» **文档正文**:
----------------

# 导入必要库

In [1]:
from pathlib import Path
from datetime import datetime, timezone
import os
import time

from core import RLEnv
from core import BaseAgent
from core.schemas import PiecewizeMethod  # noqa
from greedy import EpsilonDecreasingConfig, GreedyAgent, GreedyAlgorithm, GreedyType
from ucb1 import UCBAgent, UCB1Algorithm
from thompson_sampling import TSAgent, TSAlgorithm
from shemas import DynamicMethod

from train import batch_train
from utils import (
    plot_metrics_history,
    save_experiment_data,
    ProcessDataLogger,
    clear_var,
    ExperimentMeta,
)

In [2]:
# 常量参数
STEPS: int = 100_000
GRID_SIZE: int = 500
NUM_WORKERS: int = 10
SEED: int = 42
MACHINE_COUNT: int = 10
RUN_COUNT: int = 500
EXPERIMENT_DATA_DIR: Path = Path.cwd() / "experiment_data"
DATE = datetime.now(timezone.utc).strftime("%Y%m%d_%H%M%S")

# 收敛参数
CONVERGENCE_THRESHOLD: float = 0.9
CONVERGENCE_MIN_STEPS: int = 100

# 乐观初始化
OPTIMISTIC_TIMES: int = 1
ENABLE_OPTIMISTIC: bool = True

# Agent 对动态环境的适应参数
CONSTANT_STEPSIZE: float = 0.999
UCB_CONSTANT_STEPSIZE: float = 0.999
DISCOUNT_FACTOR: float = 0.999

# 动态环境配置参数
ENABLE_DYNAMIC: bool = True
RANDOM_WALK_INTERNAL: int = 1
RANDOM_WALK_MACHINE_NUM: int = 1
PIECEWISE_INTERNAL: int = 10_000
PIECEWISE_METHOD: PiecewizeMethod = PiecewizeMethod.UPSIDE_DOWN
DYNAMIC_METHOD: DynamicMethod = DynamicMethod.PIECEWISE

# 动态环境生成
if not ENABLE_DYNAMIC:
    ENV: RLEnv = RLEnv(
        machine_count=MACHINE_COUNT,
        seed=SEED,
    )
elif DYNAMIC_METHOD == DynamicMethod.PIECEWISE:
    ENV: RLEnv = RLEnv(
        machine_count=MACHINE_COUNT,
        enable_dynamic=ENABLE_DYNAMIC,
        piecewise_internal=PIECEWISE_INTERNAL,
        piecewize_method=PIECEWISE_METHOD,
        seed=SEED,
    )

----------------

数据摘录
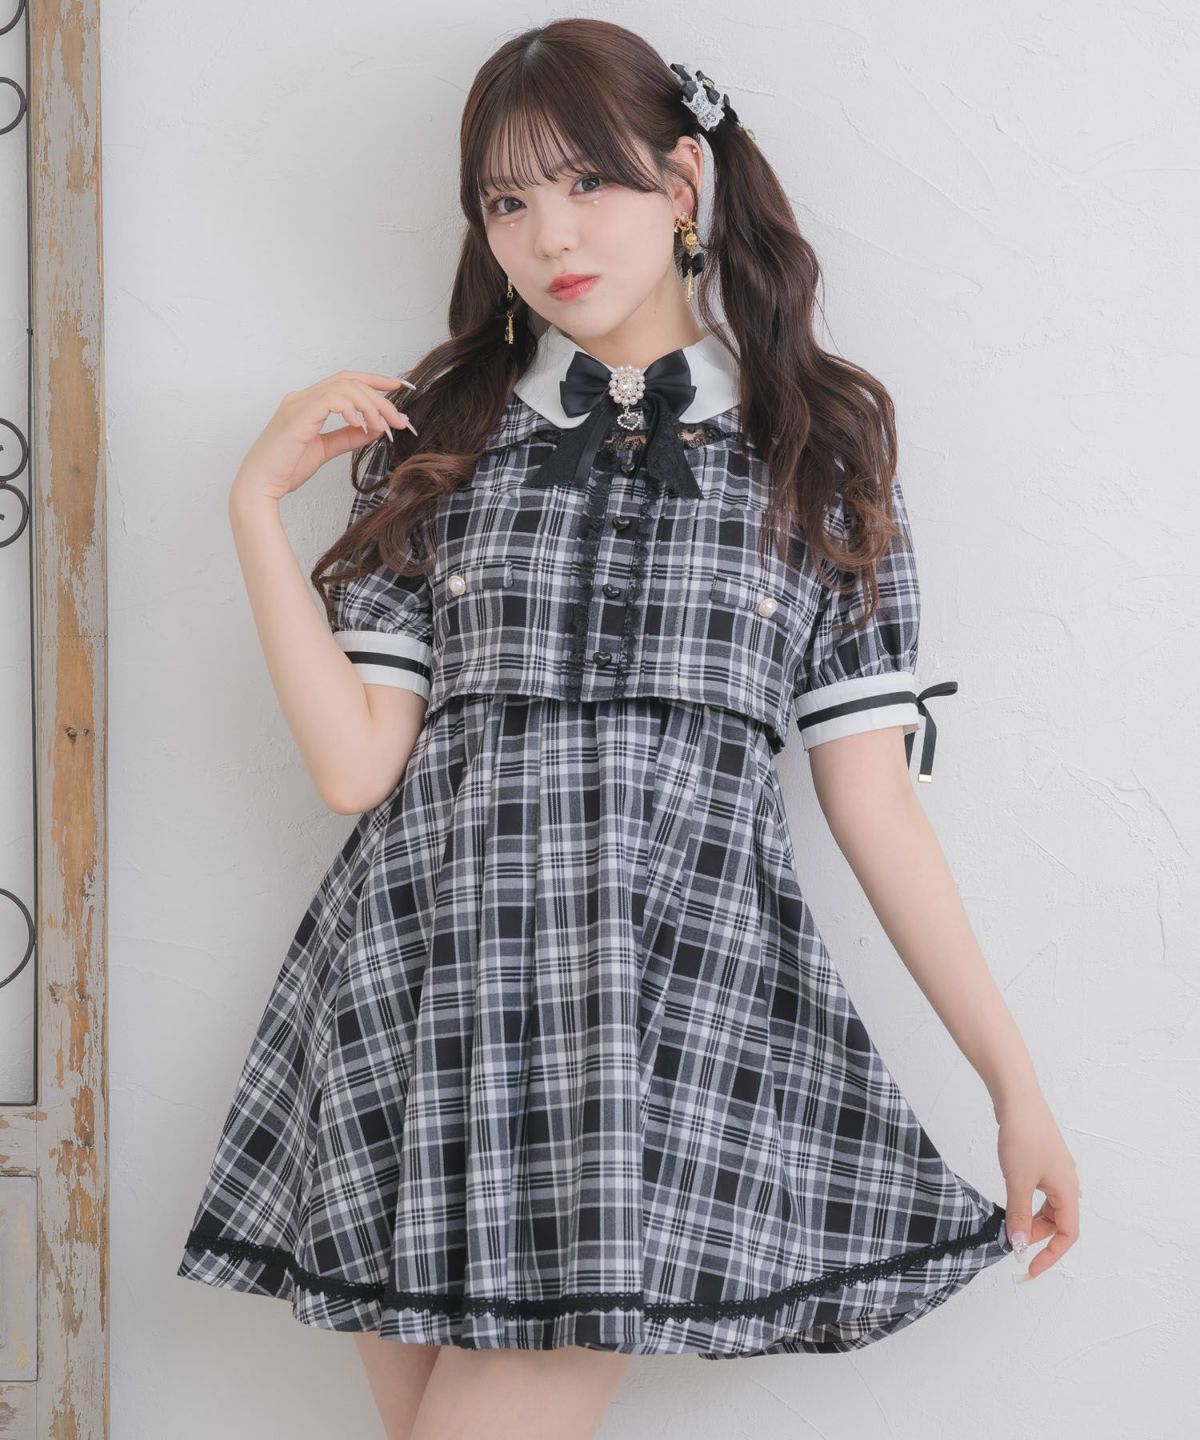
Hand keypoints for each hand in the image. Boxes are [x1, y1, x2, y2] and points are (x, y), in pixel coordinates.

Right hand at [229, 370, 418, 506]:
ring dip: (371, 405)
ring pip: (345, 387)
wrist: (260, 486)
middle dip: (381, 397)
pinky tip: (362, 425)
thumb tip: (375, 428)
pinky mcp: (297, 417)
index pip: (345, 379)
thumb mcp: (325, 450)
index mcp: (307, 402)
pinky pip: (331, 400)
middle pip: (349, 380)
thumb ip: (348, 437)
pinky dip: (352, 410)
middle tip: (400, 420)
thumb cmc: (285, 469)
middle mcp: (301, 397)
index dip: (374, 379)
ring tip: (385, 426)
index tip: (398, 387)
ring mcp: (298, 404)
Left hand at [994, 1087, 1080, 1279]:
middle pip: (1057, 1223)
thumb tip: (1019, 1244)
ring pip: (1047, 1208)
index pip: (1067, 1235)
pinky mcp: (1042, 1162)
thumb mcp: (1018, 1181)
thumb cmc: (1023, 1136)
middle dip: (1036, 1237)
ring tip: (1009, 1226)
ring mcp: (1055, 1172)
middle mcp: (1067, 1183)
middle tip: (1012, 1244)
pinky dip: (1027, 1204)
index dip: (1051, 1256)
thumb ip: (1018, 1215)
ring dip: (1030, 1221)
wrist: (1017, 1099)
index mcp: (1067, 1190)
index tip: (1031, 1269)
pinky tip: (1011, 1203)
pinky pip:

----------------

» **待办任务**:
根据实验代码回答三个问题，每题一行。
(a) 从 ucb1 模块导入了哪两个名称？
(b) 在“收敛参数”下，CONVERGENCE_THRESHOLD 被设为多少？
(c) 在“动态环境配置参数”下，DYNAMIC_METHOD 被设为什么？
这些记录是另行提供的独立材料。

» **作答区**:
(a) UCBAgent 和 UCB1Algorithm。
(b) 0.9。
(c) DynamicMethod.PIECEWISE。